Como muchas localidades cercanas, el origen se debe al pastoreo segoviano.
Como prácticamente la totalidad de la península Ibérica, el Molar fue ocupado por los árabes. Quedan testimonios de la etapa emiral, pues formaba parte de la llamada Marca media del Tajo, y estos constituyen una serie de pajares en diferentes despoblados, como el del Cerro o el de los Ardales. También quedan restos de la ocupación mudéjar, que están documentados en el recuento realizado por el Conde de Salazar de los moriscos castellanos a su paso por Burgos. La citada población, tenía un fuerte carácter rural y agrícola, dedicándose principalmente a la explotación de la tierra.

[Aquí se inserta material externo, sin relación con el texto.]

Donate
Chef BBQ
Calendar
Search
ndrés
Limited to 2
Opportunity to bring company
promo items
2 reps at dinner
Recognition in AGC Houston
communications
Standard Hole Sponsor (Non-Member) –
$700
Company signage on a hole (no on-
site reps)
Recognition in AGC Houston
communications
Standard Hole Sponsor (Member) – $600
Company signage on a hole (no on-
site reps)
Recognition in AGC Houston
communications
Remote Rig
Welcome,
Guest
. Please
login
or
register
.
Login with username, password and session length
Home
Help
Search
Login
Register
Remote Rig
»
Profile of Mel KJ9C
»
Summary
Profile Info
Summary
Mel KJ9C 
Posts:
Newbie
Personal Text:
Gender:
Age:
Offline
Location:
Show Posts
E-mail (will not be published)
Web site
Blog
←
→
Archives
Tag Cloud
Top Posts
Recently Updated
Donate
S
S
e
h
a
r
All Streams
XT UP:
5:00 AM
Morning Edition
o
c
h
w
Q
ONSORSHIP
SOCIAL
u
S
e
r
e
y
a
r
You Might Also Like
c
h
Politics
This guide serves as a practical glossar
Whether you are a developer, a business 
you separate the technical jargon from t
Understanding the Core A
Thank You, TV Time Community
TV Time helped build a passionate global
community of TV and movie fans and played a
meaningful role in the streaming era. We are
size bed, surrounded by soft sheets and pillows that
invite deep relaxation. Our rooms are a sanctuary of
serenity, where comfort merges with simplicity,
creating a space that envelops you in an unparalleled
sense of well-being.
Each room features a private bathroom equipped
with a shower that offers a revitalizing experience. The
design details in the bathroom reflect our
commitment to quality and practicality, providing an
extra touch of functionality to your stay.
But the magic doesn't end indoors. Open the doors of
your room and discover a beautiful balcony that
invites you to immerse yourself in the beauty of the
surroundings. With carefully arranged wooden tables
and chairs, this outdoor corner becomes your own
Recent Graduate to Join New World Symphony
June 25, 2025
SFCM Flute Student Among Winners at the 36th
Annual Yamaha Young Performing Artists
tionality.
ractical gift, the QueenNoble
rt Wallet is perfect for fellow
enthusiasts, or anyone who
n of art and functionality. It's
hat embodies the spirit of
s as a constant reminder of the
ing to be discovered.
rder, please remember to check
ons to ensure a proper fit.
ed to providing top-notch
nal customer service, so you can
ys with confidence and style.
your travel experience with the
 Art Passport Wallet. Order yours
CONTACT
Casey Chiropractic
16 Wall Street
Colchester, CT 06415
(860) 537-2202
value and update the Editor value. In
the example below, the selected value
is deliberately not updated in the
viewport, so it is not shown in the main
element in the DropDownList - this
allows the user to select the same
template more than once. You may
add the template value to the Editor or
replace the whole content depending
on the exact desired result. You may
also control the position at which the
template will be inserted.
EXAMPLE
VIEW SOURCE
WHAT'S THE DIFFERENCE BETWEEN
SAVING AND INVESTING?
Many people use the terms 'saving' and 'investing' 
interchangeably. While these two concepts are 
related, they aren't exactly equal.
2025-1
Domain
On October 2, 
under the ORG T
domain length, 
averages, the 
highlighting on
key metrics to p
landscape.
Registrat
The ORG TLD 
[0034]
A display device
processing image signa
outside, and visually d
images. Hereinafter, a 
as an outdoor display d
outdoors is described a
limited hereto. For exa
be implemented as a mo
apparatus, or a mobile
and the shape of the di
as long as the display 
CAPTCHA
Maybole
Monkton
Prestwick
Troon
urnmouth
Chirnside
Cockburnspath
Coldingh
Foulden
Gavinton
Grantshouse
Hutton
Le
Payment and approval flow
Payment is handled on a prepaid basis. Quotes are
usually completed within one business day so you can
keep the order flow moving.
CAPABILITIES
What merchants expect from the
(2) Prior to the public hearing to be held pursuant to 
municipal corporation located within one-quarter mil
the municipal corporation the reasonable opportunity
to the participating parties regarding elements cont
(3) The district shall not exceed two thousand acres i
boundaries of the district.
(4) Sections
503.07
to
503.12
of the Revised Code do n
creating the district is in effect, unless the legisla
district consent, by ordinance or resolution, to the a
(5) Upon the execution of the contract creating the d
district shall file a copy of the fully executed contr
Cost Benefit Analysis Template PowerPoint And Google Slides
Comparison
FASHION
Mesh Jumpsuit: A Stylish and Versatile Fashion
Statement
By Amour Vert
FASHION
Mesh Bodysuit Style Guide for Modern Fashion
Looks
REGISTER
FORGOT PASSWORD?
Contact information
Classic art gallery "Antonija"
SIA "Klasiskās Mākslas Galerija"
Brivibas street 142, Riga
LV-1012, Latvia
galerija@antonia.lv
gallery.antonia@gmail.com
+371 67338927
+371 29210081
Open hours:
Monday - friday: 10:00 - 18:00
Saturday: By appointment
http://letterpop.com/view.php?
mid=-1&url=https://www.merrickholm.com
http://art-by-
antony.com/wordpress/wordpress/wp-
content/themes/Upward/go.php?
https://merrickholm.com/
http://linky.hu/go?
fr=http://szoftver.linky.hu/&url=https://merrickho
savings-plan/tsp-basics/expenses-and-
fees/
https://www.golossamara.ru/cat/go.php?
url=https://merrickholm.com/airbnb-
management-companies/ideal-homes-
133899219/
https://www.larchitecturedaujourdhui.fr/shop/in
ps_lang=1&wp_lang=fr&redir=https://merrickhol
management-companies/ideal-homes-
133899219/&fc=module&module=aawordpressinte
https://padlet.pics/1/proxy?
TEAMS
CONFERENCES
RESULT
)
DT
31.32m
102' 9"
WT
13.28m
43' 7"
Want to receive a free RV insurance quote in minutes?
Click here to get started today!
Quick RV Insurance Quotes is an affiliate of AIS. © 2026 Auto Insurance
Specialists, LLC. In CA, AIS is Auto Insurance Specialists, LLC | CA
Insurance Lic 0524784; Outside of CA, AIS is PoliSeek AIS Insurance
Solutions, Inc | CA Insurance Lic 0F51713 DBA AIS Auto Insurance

Después de la Reconquista y la posterior repoblación en época de ALFONSO VI en 1085, el Molar pasa a pertenecer a Talamanca y con ella al Arzobispado de Toledo. Desde entonces se acepta una nueva nomenclatura toponímica, derivada de su situación geográfica, como es el caso de Valdepiélagos, Valdetorres, que derivan de valle o el Molar, que deriva de Mola.
El Molar dependió de la cercana Talamanca hasta 1564, fecha en que Felipe II le concedió el Villazgo a Don Antonio de Equino y Zubiarre y su esposa, naturales de Azcoitia, Guipuzcoa. Tres años después se efectuó el deslinde del territorio entre Talamanca, El Vellón y Valdetorres.
Sus vecinos debieron dedicarse con esmero a la agricultura de cereales y a la ganadería, como habían hecho hasta entonces. De su trama urbana podemos decir que era de corte medieval. Debía estar centrada en un núcleo formado por una Iglesia y las dependencias de los señores del lugar. No quedan restos de aquellos, pero debieron ser de factura gótica de transición al Renacimiento, pues datan de 1597.
La ubicación Geográfica de El Molar junto al antiguo camino de Francia, fue causa de numerosos acontecimientos históricos que marcaron el futuro de la población; en Enero de 1710 los ejércitos Ingleses del Archiduque de Carlos de Austria, arrasan la villa en su marcha hacia Madrid.
Tampoco quedan evidencias significativas de la villa a lo largo del siglo XVII. Es por tanto de suponer que no existieron grandes cambios. Pero, el siglo XVIII nos ha dejado diversos documentos que permiten seguir el devenir del pueblo durante ese periodo.
En 1753, en el catastro del Marqués de la Ensenada, El Molar pertenecía al señorío de Veroiz, integrado en la provincia de Guadalajara. El casco urbano estaba integrado por la plaza principal, formando grandes manzanas escasamente edificadas. Algunas de aquellas casas aún perduran. Se conservan también las llamadas Cuevas del Vino, que ya entonces eran utilizadas como bodegas. En cuanto al manantial de aguas medicinales, conocido como de la Fuente del Toro, se sabe de su existencia desde 1697, que empiezan a documentarse gracias a la cantidad de visitantes que se acercan a probar sus aguas.